Work out how many lines of the listing hold the string "Rental". Answer with that number alone.

== Input for this task ==
• • • • •
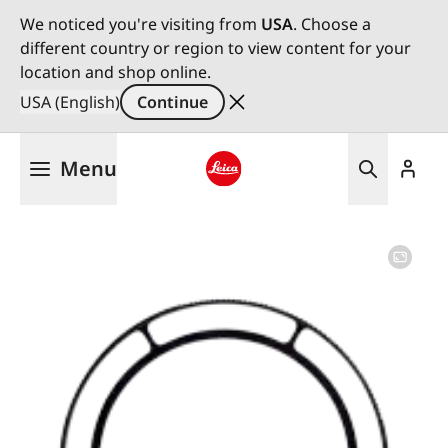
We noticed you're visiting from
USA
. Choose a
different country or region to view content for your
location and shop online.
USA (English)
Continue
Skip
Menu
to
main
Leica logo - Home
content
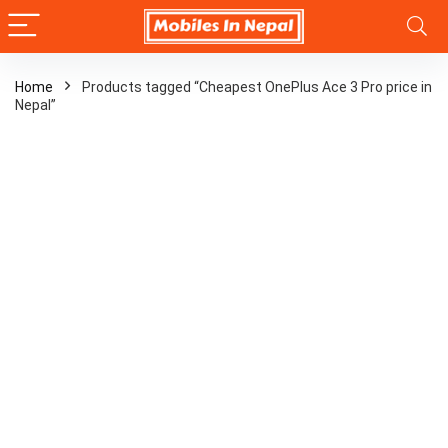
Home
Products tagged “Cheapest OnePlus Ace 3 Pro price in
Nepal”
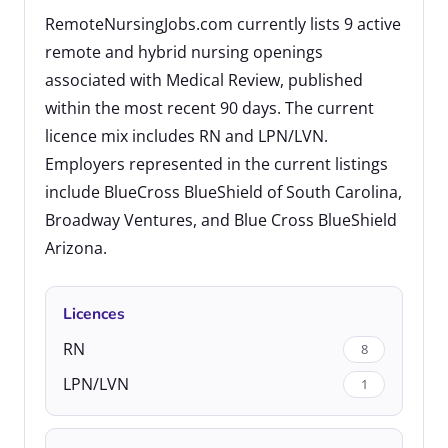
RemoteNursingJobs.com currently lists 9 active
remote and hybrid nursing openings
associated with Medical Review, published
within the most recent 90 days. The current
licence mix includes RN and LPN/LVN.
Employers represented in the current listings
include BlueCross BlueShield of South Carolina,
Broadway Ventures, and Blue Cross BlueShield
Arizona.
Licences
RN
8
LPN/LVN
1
• • • • •
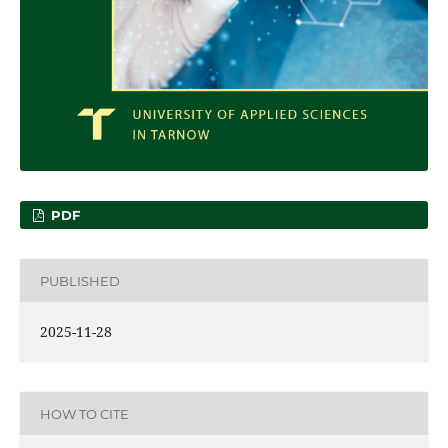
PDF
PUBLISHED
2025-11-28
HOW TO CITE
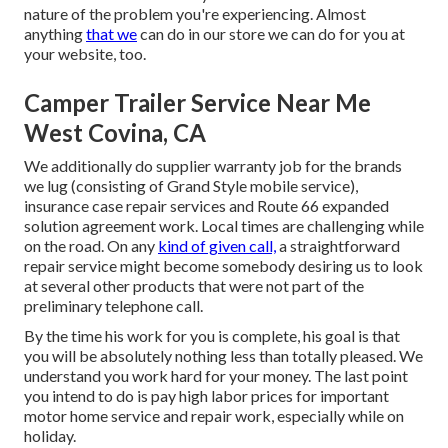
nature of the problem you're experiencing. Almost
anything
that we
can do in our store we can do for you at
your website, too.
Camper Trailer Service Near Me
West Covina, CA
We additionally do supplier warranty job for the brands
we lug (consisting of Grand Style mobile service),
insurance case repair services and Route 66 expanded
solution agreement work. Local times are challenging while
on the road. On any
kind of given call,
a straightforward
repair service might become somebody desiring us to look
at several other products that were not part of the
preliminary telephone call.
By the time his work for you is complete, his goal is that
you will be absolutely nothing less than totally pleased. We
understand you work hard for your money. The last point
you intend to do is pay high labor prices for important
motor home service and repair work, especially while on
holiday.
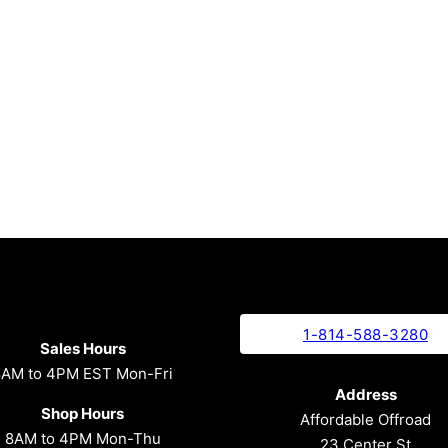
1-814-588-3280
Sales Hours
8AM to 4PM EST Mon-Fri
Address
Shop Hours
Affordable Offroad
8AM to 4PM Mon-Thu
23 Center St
• • • • •
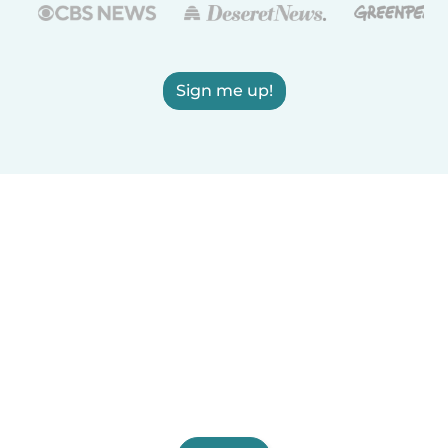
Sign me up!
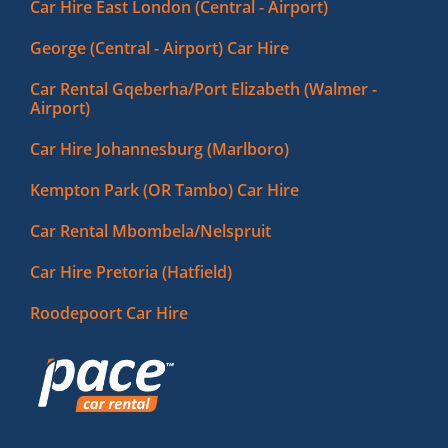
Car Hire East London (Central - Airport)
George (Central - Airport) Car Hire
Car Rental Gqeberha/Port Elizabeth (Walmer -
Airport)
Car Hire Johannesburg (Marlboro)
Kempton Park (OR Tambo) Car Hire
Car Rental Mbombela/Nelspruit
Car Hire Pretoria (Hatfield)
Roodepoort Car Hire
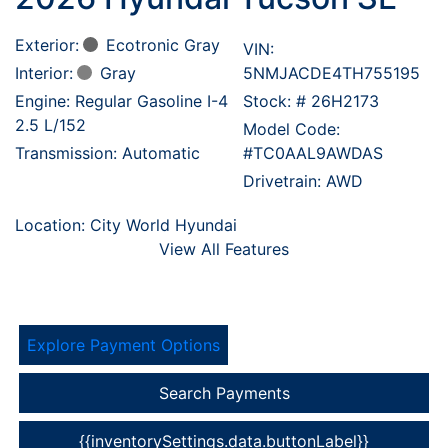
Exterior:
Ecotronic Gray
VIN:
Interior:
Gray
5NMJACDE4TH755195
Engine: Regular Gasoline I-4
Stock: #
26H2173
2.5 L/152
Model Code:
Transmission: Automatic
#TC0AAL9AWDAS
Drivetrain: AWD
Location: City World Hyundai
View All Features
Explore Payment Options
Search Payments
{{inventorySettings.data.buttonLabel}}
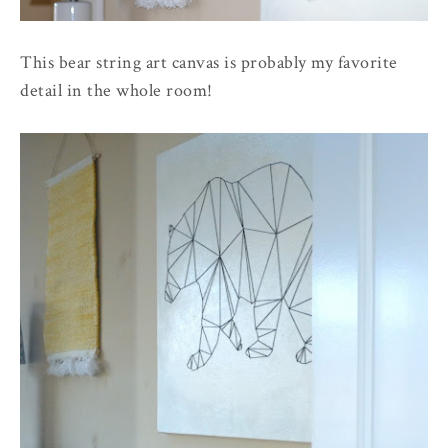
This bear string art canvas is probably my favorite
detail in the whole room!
• • • • •
== Answer box ==
2